▶ AVAILABLE DATA
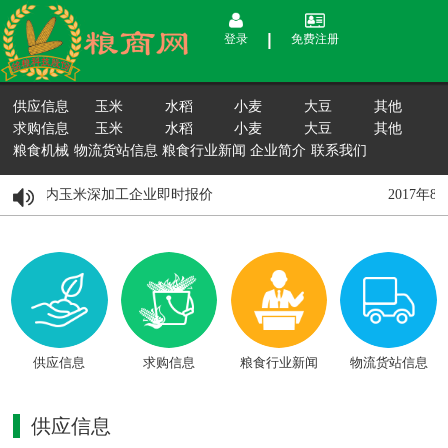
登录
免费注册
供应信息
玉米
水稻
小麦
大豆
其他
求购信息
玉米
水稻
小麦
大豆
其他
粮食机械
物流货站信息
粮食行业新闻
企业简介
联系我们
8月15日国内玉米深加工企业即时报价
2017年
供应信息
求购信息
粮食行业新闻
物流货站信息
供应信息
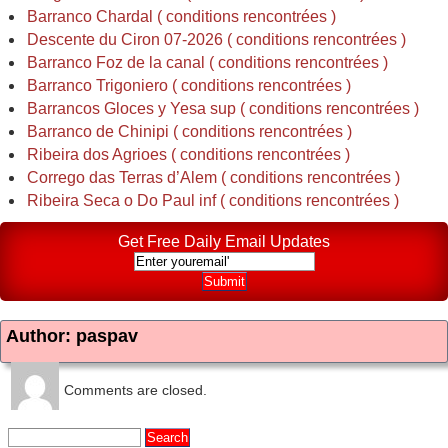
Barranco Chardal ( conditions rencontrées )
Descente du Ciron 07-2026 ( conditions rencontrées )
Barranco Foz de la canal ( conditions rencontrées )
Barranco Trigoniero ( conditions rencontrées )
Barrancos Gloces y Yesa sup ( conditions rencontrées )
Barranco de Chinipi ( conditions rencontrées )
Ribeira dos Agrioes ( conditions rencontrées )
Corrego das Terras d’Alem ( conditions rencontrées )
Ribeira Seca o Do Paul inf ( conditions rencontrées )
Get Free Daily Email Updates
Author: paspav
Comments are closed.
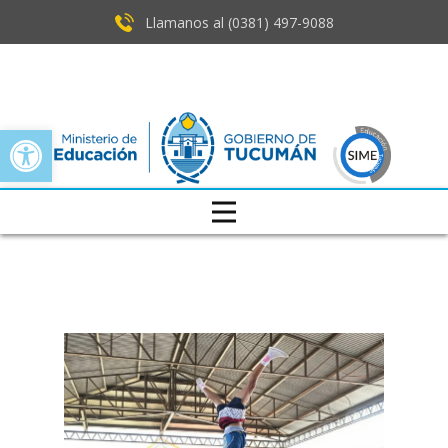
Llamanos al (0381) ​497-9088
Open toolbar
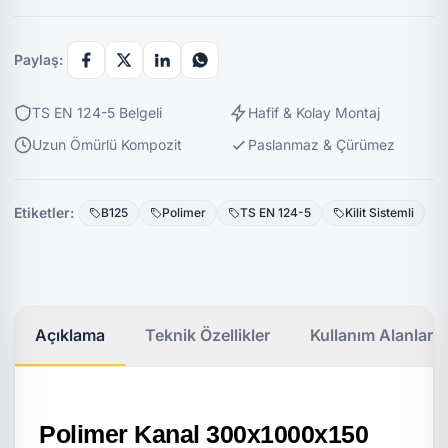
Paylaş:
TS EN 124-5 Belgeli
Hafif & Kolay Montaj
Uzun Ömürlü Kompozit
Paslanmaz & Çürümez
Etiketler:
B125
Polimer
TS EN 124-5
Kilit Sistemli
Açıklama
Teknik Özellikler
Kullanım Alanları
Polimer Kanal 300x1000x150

---

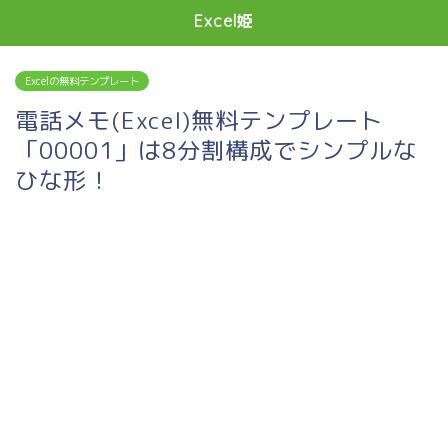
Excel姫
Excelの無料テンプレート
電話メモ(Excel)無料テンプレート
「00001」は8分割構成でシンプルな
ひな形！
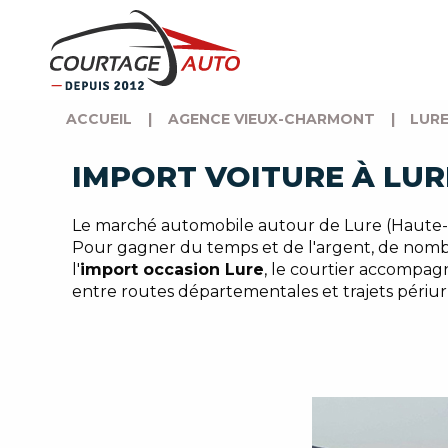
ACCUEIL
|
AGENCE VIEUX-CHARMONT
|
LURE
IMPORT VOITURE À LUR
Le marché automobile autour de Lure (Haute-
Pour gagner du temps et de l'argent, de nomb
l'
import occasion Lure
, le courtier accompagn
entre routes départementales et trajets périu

* * *

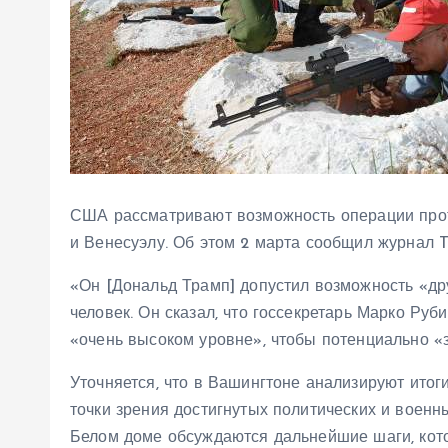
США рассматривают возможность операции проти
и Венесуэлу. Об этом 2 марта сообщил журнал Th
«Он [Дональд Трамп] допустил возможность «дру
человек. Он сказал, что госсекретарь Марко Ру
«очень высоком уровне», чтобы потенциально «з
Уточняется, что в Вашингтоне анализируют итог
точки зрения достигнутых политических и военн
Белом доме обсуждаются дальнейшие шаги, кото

▶ WHAT THE TASK REQUIRES
Show all lines in the entries above where the string "conditions" appears.

▶ RESPONSE AREA
Barranco Chardal ( conditions rencontrées )
Descente du Ciron 07-2026 ( conditions rencontrées )
Barranco Foz de la canal ( conditions rencontrées )
Barranco Trigoniero ( conditions rencontrées )
Barrancos Gloces y Yesa sup ( conditions rencontrées )
Barranco de Chinipi ( conditions rencontrées )
Ribeira dos Agrioes ( conditions rencontrées )
Corrego das Terras d’Alem ( conditions rencontrées )
Ribeira Seca o Do Paul inf ( conditions rencontrées )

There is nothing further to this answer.